The typical solution to the problem is taking all logs from everywhere and publishing them to a single repository using an ELK (ElasticSearch + Logstash + Kibana) stack and building fancy dashboards. I have used this approach for small-scale projects, and it works quite well, but … when I tried to scale that to a much bigger Continuous Delivery pipeline the complexity, diversity, and granularity of data just killed my ability to see the “bigger picture” and I felt almost helpless in front of my Kibana dashboards.
Back to the source of data
Trying to understand what was missing, I ended up realizing that some of the dimensions were not taken into account and correlated: Code Reviews.
All the tooling were about test results, build, system and application logs but none of them has taken the code into account, which is the source of all the pipeline. You can understand where to go if you realize where you are coming from: the code is the source of all build chains.
When I started collecting data from the code repository and reviews, all made sense again, and I felt the I have reached the peak of my Continuous Delivery hiking effort: all made sense again and I could see the overall perspective.

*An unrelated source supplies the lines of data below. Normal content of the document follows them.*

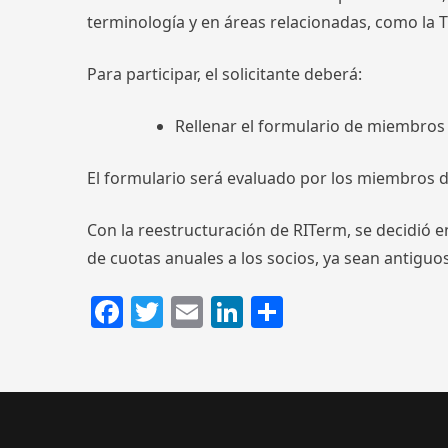
terminología y en áreas relacionadas, como la 
Para participar, el solicitante deberá:
Rellenar el formulario de miembro
El formulario será evaluado por los miembros de
Con la reestructuración de RITerm, se decidió 
de cuotas anuales a los socios, ya sean antiguo
Facebook
Twitter
Email
LinkedIn
Compartir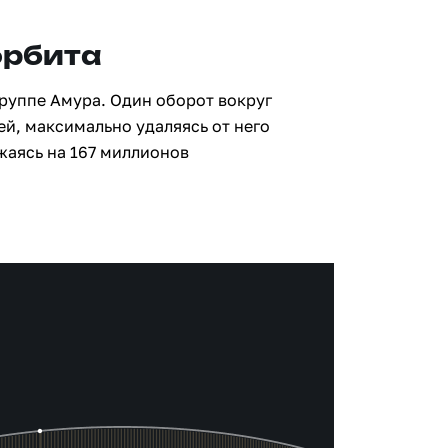
орбита
группе Амура. Один оборот вокруг
ей, максимально удаляясь от него
жаясь на 167 миллионов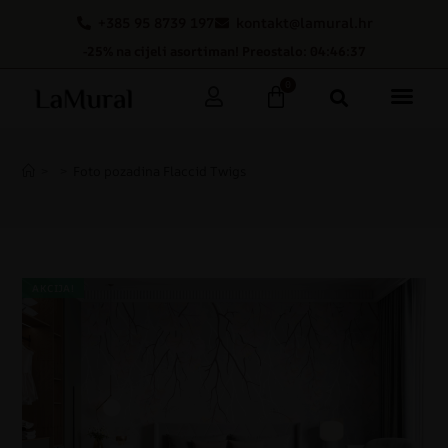
+385 95 8739 197
kontakt@lamural.hr
-25% na cijeli asortiman! Preostalo: 04:46:36
0
>
>
Foto pozadina Flaccid Twigs
AKCIJA!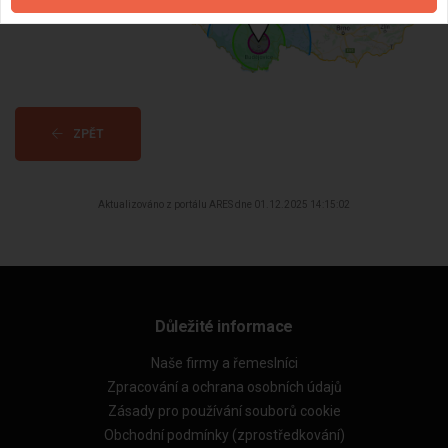
ZPĚT
Aktualizováno z portálu ARES dne 01.12.2025 14:15:02
Důležité informace
Naše firmy a řemeslníci
Zpracování a ochrana osobních údajů
Zásady pro používání souborů cookie
Obchodní podmínky (zprostředkování)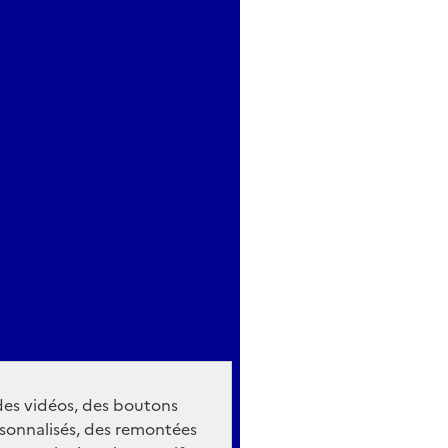
 des vidéos, des boutons
sonnalisés, des remontées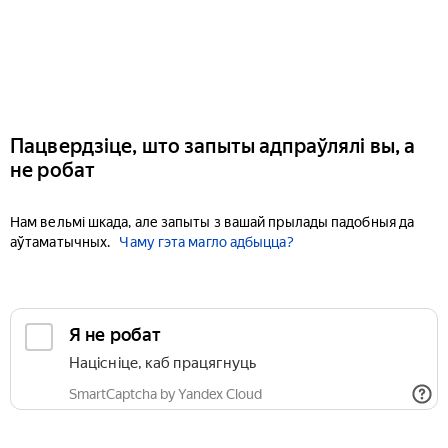
Пацвердзіце, што запыты адпраўлялі вы, а
не робат
Нам вельмі шкада, але запыты з вашай прылады падобныя да
аўтаматычных.
Чаму гэта магло адбыцца?
Я не робат
Націсніце, каб працягнуць
SmartCaptcha by Yandex Cloud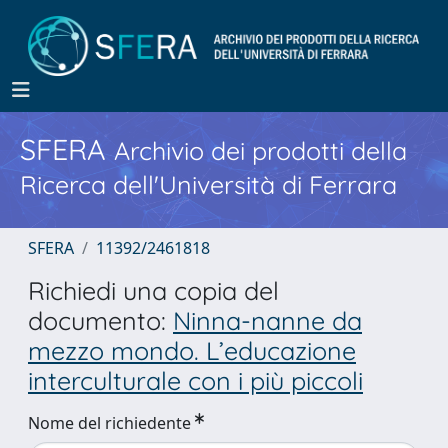
SFERA
Archivio dei prodotti della
Ricerca dell'Università di Ferrara
SFERA
11392/2461818
Richiedi una copia del
documento:
Ninna-nanne da
mezzo mondo. L’educazione
interculturale con i più piccoli
Nome del richiedente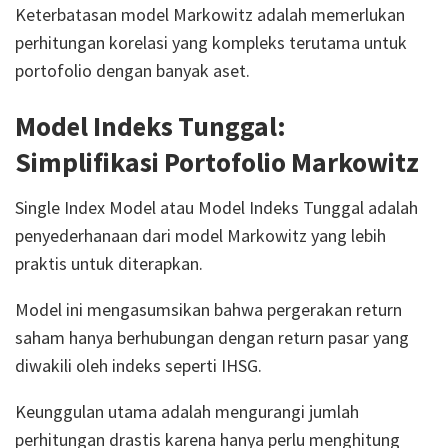
Keterbatasan model Markowitz adalah memerlukan
perhitungan korelasi yang kompleks terutama untuk
portofolio dengan banyak aset.
Model Indeks Tunggal:
Simplifikasi Portofolio Markowitz
Single Index Model atau Model Indeks Tunggal adalah
penyederhanaan dari model Markowitz yang lebih
praktis untuk diterapkan.
Model ini mengasumsikan bahwa pergerakan return
saham hanya berhubungan dengan return pasar yang
diwakili oleh indeks seperti IHSG.
Keunggulan utama adalah mengurangi jumlah
perhitungan drastis karena hanya perlu menghitung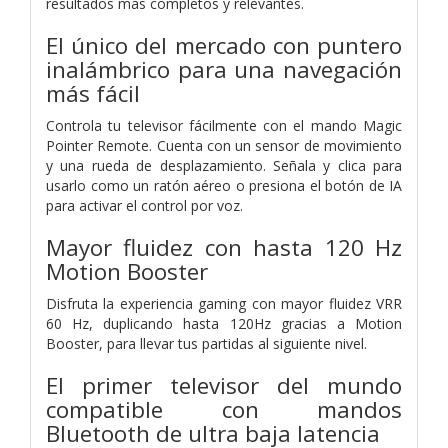
resultados más completos y relevantes.
El único del mercado con puntero
inalámbrico para una navegación
más fácil
Controla tu televisor fácilmente con el mando Magic
Pointer Remote. Cuenta con un sensor de movimiento
y una rueda de desplazamiento. Señala y clica para
usarlo como un ratón aéreo o presiona el botón de IA
para activar el control por voz.
Mayor fluidez con hasta 120 Hz
Motion Booster
Disfruta la experiencia gaming con mayor fluidez VRR
60 Hz, duplicando hasta 120Hz gracias a Motion
Booster, para llevar tus partidas al siguiente nivel.
El primer televisor del mundo
compatible con mandos
Bluetooth de ultra baja latencia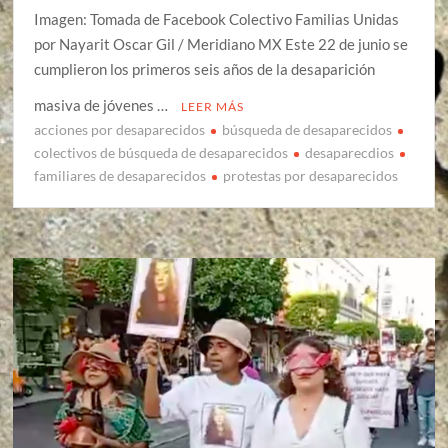
Imagen: Tomada de Facebook Colectivo Familias Unidas
por Nayarit Oscar Gil / Meridiano MX Este 22 de junio se
cumplieron los primeros seis años de la desaparición
masiva de jóvenes …
LEER MÁS
acciones por desaparecidos
búsqueda de desaparecidos
colectivos de búsqueda de desaparecidos
desaparecdios
familiares de desaparecidos
protestas por desaparecidos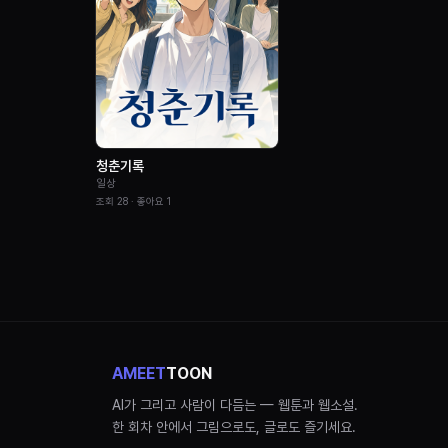
청춘기록
일상
조회
28
· 좋아요
1
AMEET
TOON
AI가 그리고 사람이 다듬는 — 웹툰과 웹소설.
한 회차 안에서 그림으로도, 글로도 즐기세요.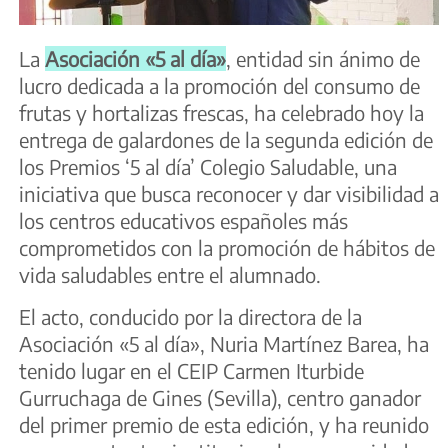
La
Asociación «5 al día»
, entidad sin ánimo de
lucro dedicada a la promoción del consumo de
frutas y hortalizas frescas, ha celebrado hoy la
entrega de galardones de la segunda edición de
los Premios ‘5 al día’ Colegio Saludable, una
iniciativa que busca reconocer y dar visibilidad a
los centros educativos españoles más
comprometidos con la promoción de hábitos de
vida saludables entre el alumnado.
El acto, conducido por la directora de la
Asociación «5 al día», Nuria Martínez Barea, ha
tenido lugar en el CEIP Carmen Iturbide
Gurruchaga de Gines (Sevilla), centro ganador
del primer premio de esta edición, y ha reunido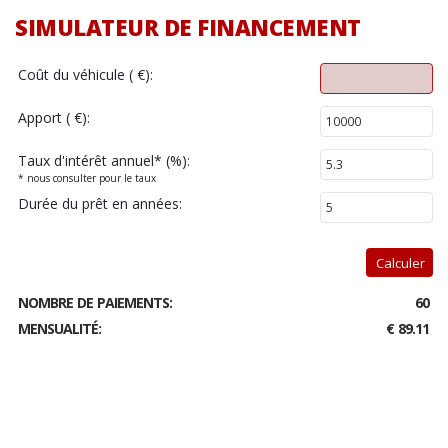
SIMULATEUR DE FINANCEMENT
Coût du véhicule ( €):
Apport ( €):
Taux d'intérêt annuel
*
(%):
* nous consulter pour le taux
Durée du prêt en années:
Calculer
NOMBRE DE PAIEMENTS:
60
MENSUALITÉ:
€ 89.11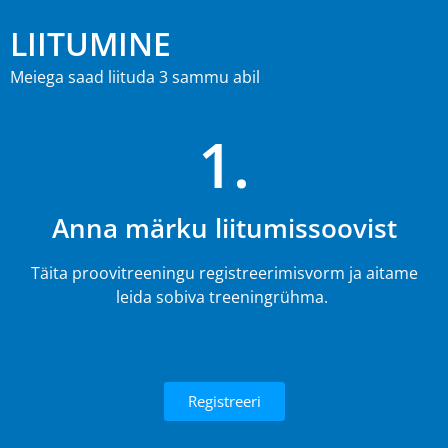
LIITUMINE
Meiega saad liituda 3 sammu abil
1.
Anna märku liitumissoovist
Täita proovitreeningu registreerimisvorm ja aitame
leida sobiva treeningrühma.
Registreeri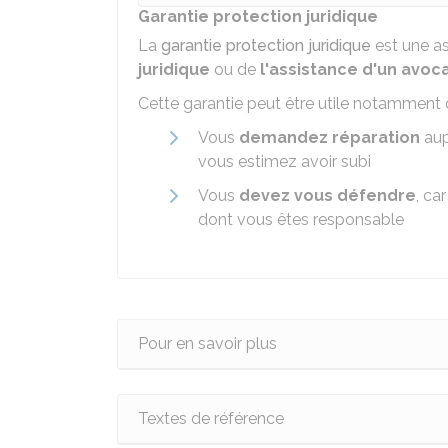
Garantie protection juridique
La
garantie protection juridique
est une as
juridique
ou de
l'assistance d'un avoc
Cette garantie peut être utile notamment
Vous
demandez réparation
aup
vous estimez avoir subi
Vous
devez vous défendre
, ca
dont vous êtes responsable
Pour en savoir plus
Textes de référence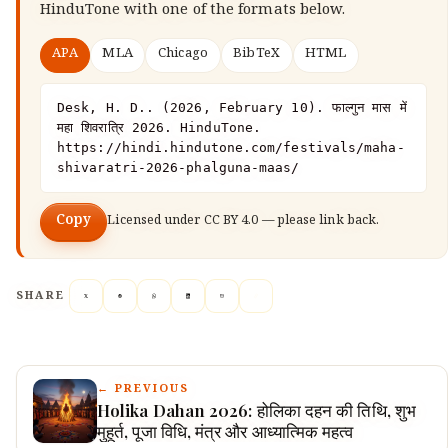
HinduTone
with one of the formats below.
APA
MLA
Chicago
BibTeX
HTML
Desk, H. D.. (2026, February 10). फाल्गुन मास में 
महा शिवरात्रि 2026. HinduTone. 
https://hindi.hindutone.com/festivals/maha-
shivaratri-2026-phalguna-maas/
Copy
Licensed under
CC BY 4.0
— please link back.
SHARE
← PREVIOUS
Holika Dahan 2026: होलिका दहन की तिथि, शुभ
मुहूर्त, पूजा विधि, मंत्र और आध्यात्मिक महत्व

Continuous Delivery Analytics
Exactly in the same way we Application Analytics are used to collecting data about our production system, split into dimensions and analyzed, we need then to start doing the same with our Continuous Delivery pipeline.
There are already some of the tools out there in the market which integrates some parts of it, but I haven’t seen a single one who can give you the bird’s eye perspective you need to understand the big picture.
That’s why I started writing one, using the only way make sense for me: writing in the open and with the help and cooperation of the OpenSource community of people and companies who share the same problem and have the same perspective.
Gerrit Analytics coming at the User Summit 2016
I presented my ideas at a couple of conferences (Devoxx, JenkinsWorld) and I received a lot of appreciation and feedback: the next one is the Gerrit User Summit in Mountain View – CA.
Large companies like SAP, Qualcomm, Ericsson, Google and Intel are exchanging every year their problems and ideas on how to make their Continuous Delivery Pipelines smoother, better and faster.
The perspective will be, of course, more Gerrit Code Review centric with more data and views that make sense from a review perspective.